The situation with the sugar industry has gotten more bizarre, with the Allahabad HC stepping in and mandating that the mills buy sugarcane at Rs. 110 per kilo and start processing. While on first thought, it seems quite funny that the high court is getting into matters it shouldn’t get into, such as fixing of a market price, the situation on the ground is quite grim.
And the main reason for all this is heavy intervention by the state; in my opinion, heavier intervention than what we saw in the bad old days of Indira Gandhi. Back then, the state fixed a price and said “take it or leave it”. Here, even that option doesn’t exist. When the sugar mills didn’t like the state-fixed price of Rs. 125 per quintal, they decided to stop procurement and production. However, the state intervened and didn’t even allow them to do that, and now the HC has ordered them to start production, albeit after sourcing at a lower cost.
The difference between procurement in sugarcane, and that in other commodities is that in the others, the government effectively writes an option to the farmers by fixing a “minimum support price” (MSP).

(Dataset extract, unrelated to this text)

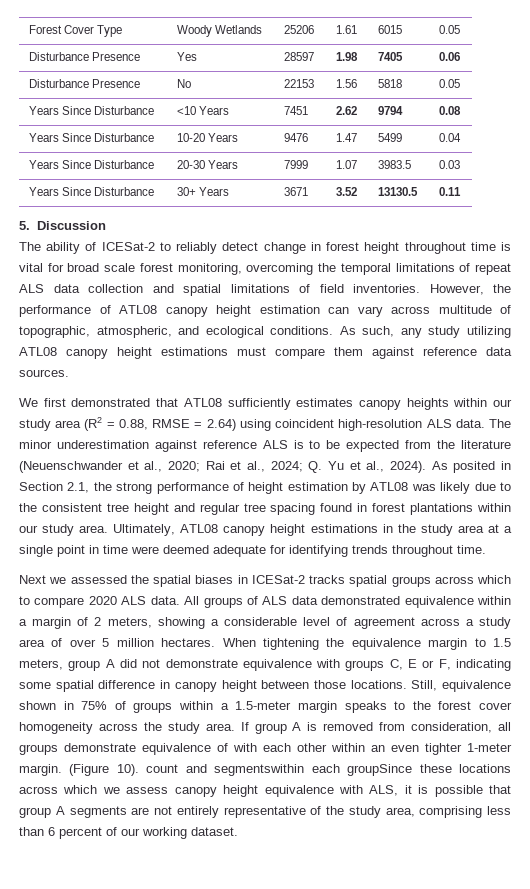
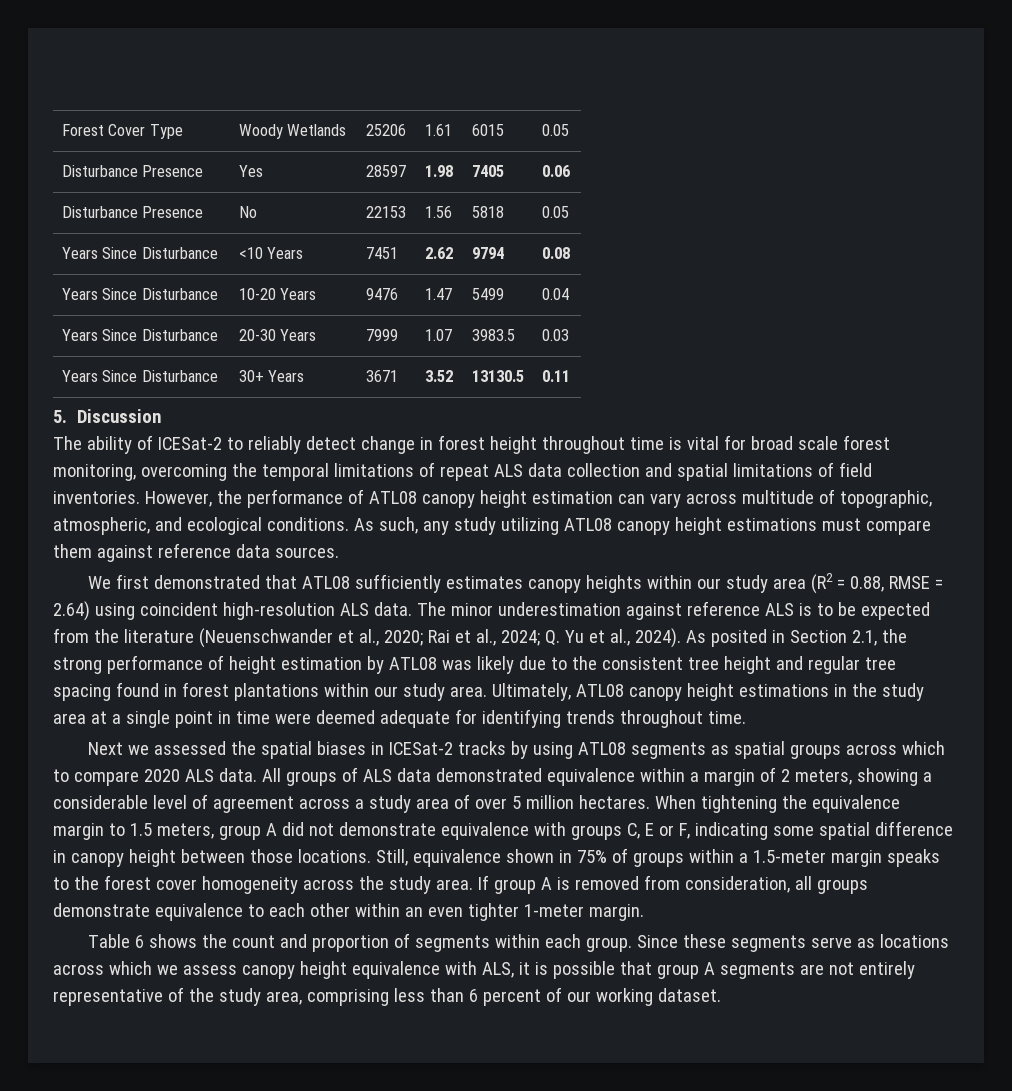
(345, 579) none -> [511,741,730,759] by using ATL08 segments as
[217,743,257,752] of with -> [247,904,264,917] to
[69,764,452,776] (Figure 10). count and segmentswithin each groupSince these -> [88,933,876,952] // Table 6 shows the count and proportion of segments within each group. Since these segments serve as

If no one else is willing to pay the farmers that much, the government buys it from them. However, in case of sugarcane, the government doesn’t buy anything. It is the private mills that need to procure the sugar at the stated price.
The problems don’t stop there. For example, currently, you can’t export sugar, which effectively pushes down its market price. So on one hand you have controlled prices for input, and on the other you have a suppressed price for your goods. Not a good situation to be in, unless Mulayam Singh is in power. The SP uses the sugar mills as a huge vote bank, and consequently used to set a lower price for sugar procurement in UP. So as long as it was in power, the industry was happy. Now, Mayawati depends on the votes of the sugarcane GROWERS, and her coming to power has turned things completely upside down.

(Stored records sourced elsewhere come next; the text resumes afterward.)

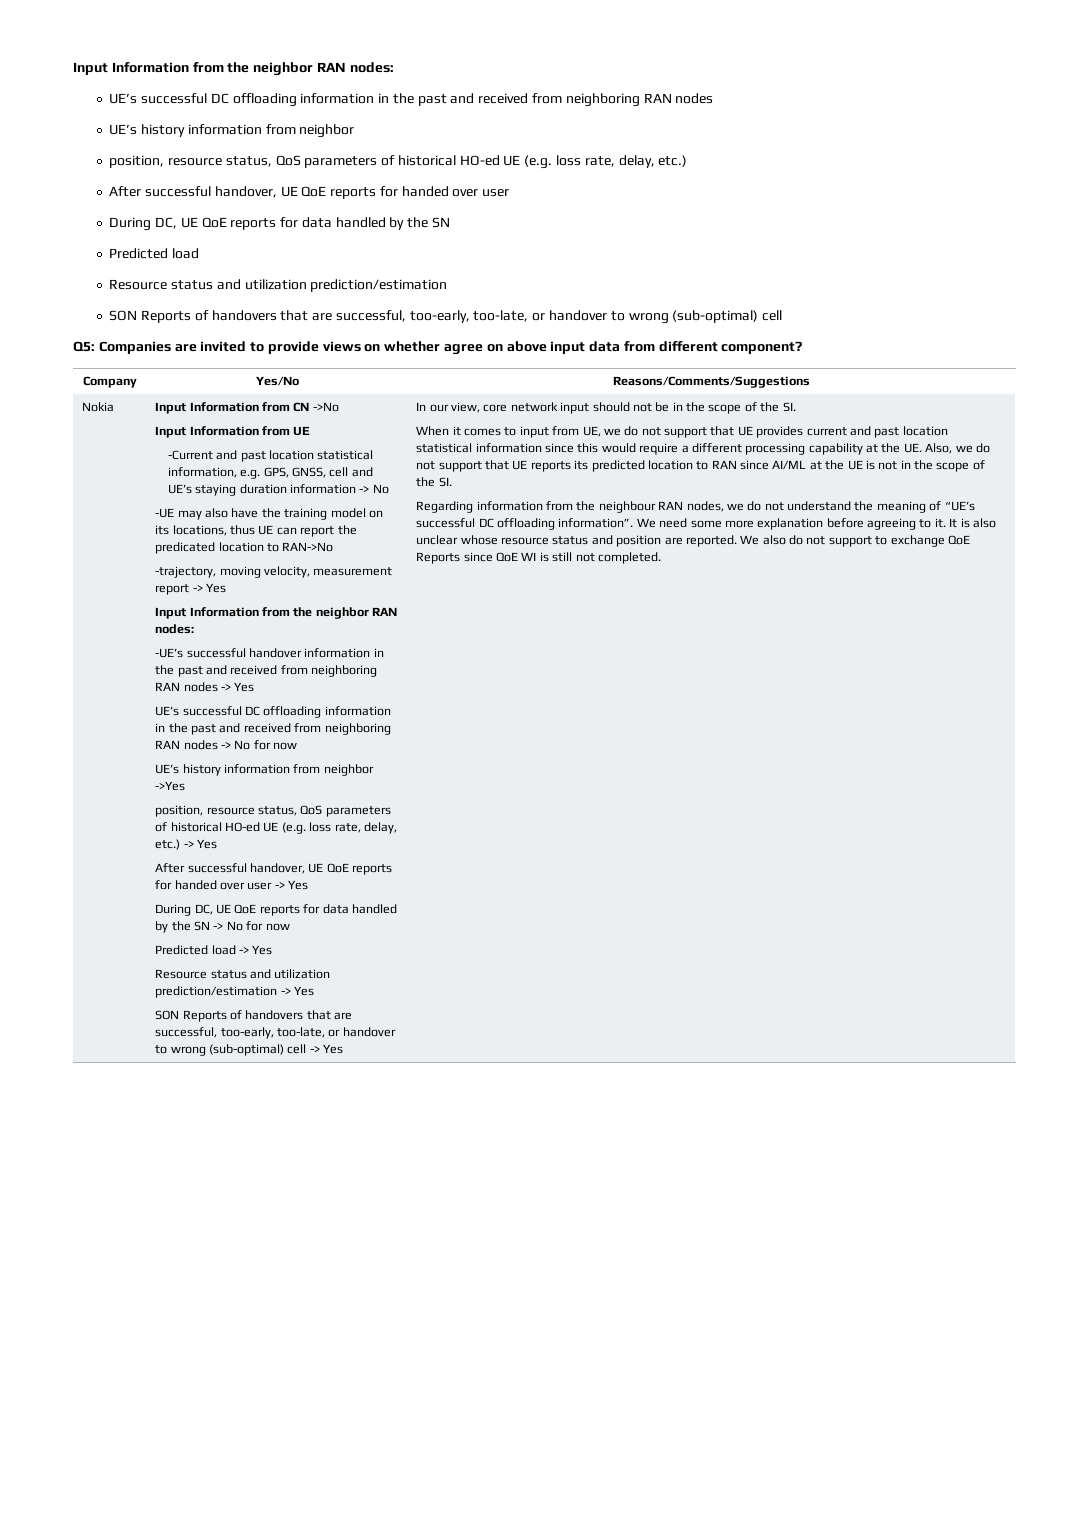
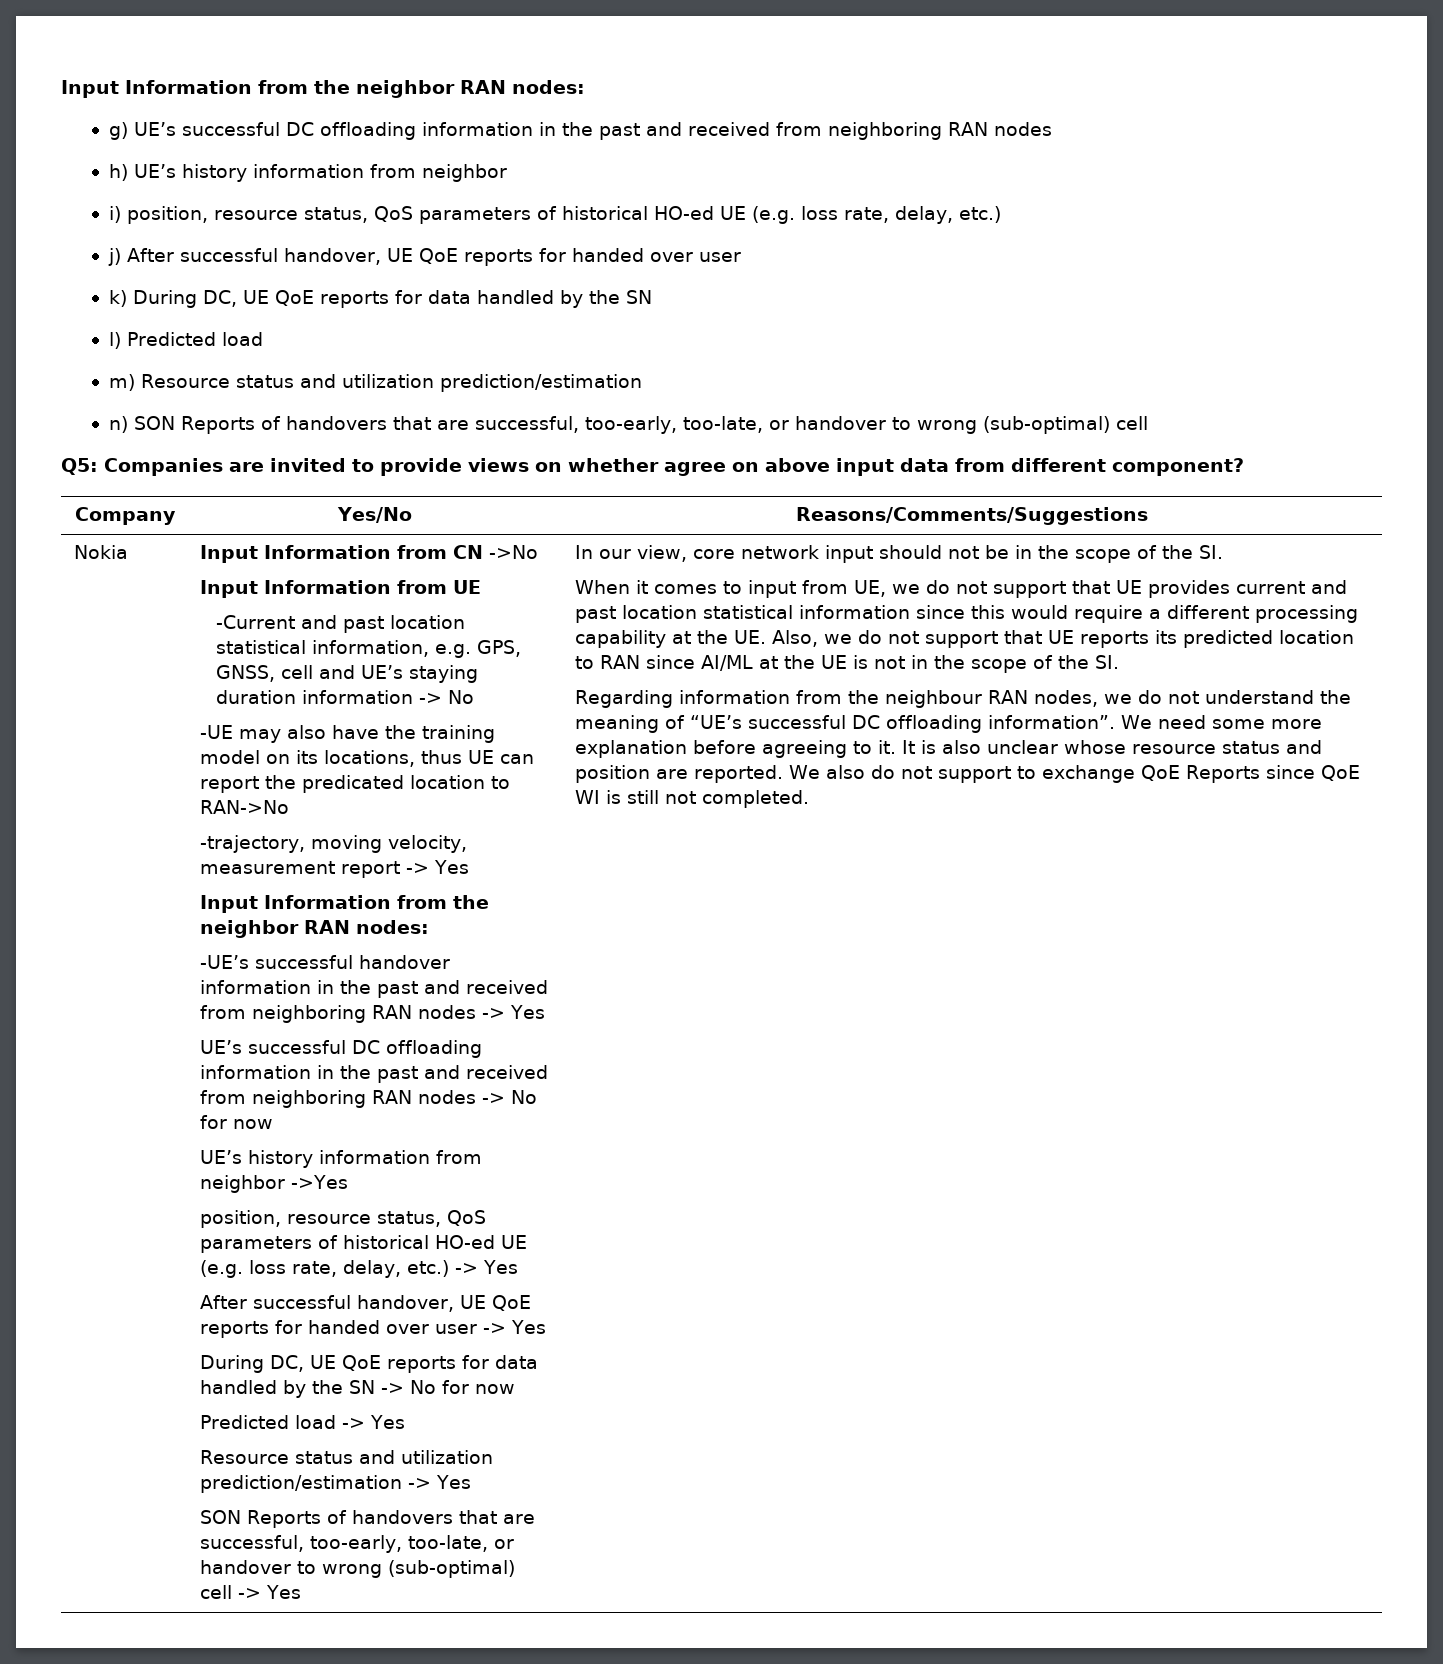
[73,62,394,76] Input Information from the neighbor RAN nodes: // -> [61,80,585,98] [109,122,129,140] Input Information from the neighbor RAN nodes: // g)
(714, 98) none -> [109,164,129,181] h)
(355, 131) none -> [109,206,122,223] i)
(688, 161) none -> [108,248,122,266] j)
(510, 193) none -> [109,290,128,307] k)
(451, 222) none -> [109,332,122,349] l)
(199, 253) none -> [109,374,136,391] m)
(448, 285) none -> [109,416,129,433] n)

Let us assume that in the absence of a state advised price, market fundamentals would determine the price of sugarcane. The reason a state advised price exists is that if things are left to the market, the mills would squeeze out the farmers, and set an extremely low price for procurement. And not having much choice (due to another bizarre set of laws, you can’t sell sugarcane grown here in another state), the farmer would have no choice but to accept this abysmal price.
Now, what is the market solution to this problem? Under normal market circumstances, more people would set up sugar mills, and thus compete with the existing producers, which would result in higher revenues for farmers. However, the uncertainty caused due to heavy state intervention takes out all incentives to invest.
So, is there a way out of the current mess? Due to the current political situation it is unlikely. Each government in UP supports one part of the sugar supply chain or the other, and hence, would like to retain control over the industry. Then at the central level, the agriculture minister Sharad Pawar is himself from the sugar industry, and represents Baramati, which is in the powerful sugar belt in Maharashtra. He too has a vested interest in the industry, so policy changes at the central level can be ruled out.
One hope might be that the movement of sugarcane across states might bet liberalized, but given that the current government rolled back the NDA’s attempts to dismantle the Essential Commodities Act, one is also not very hopeful of this.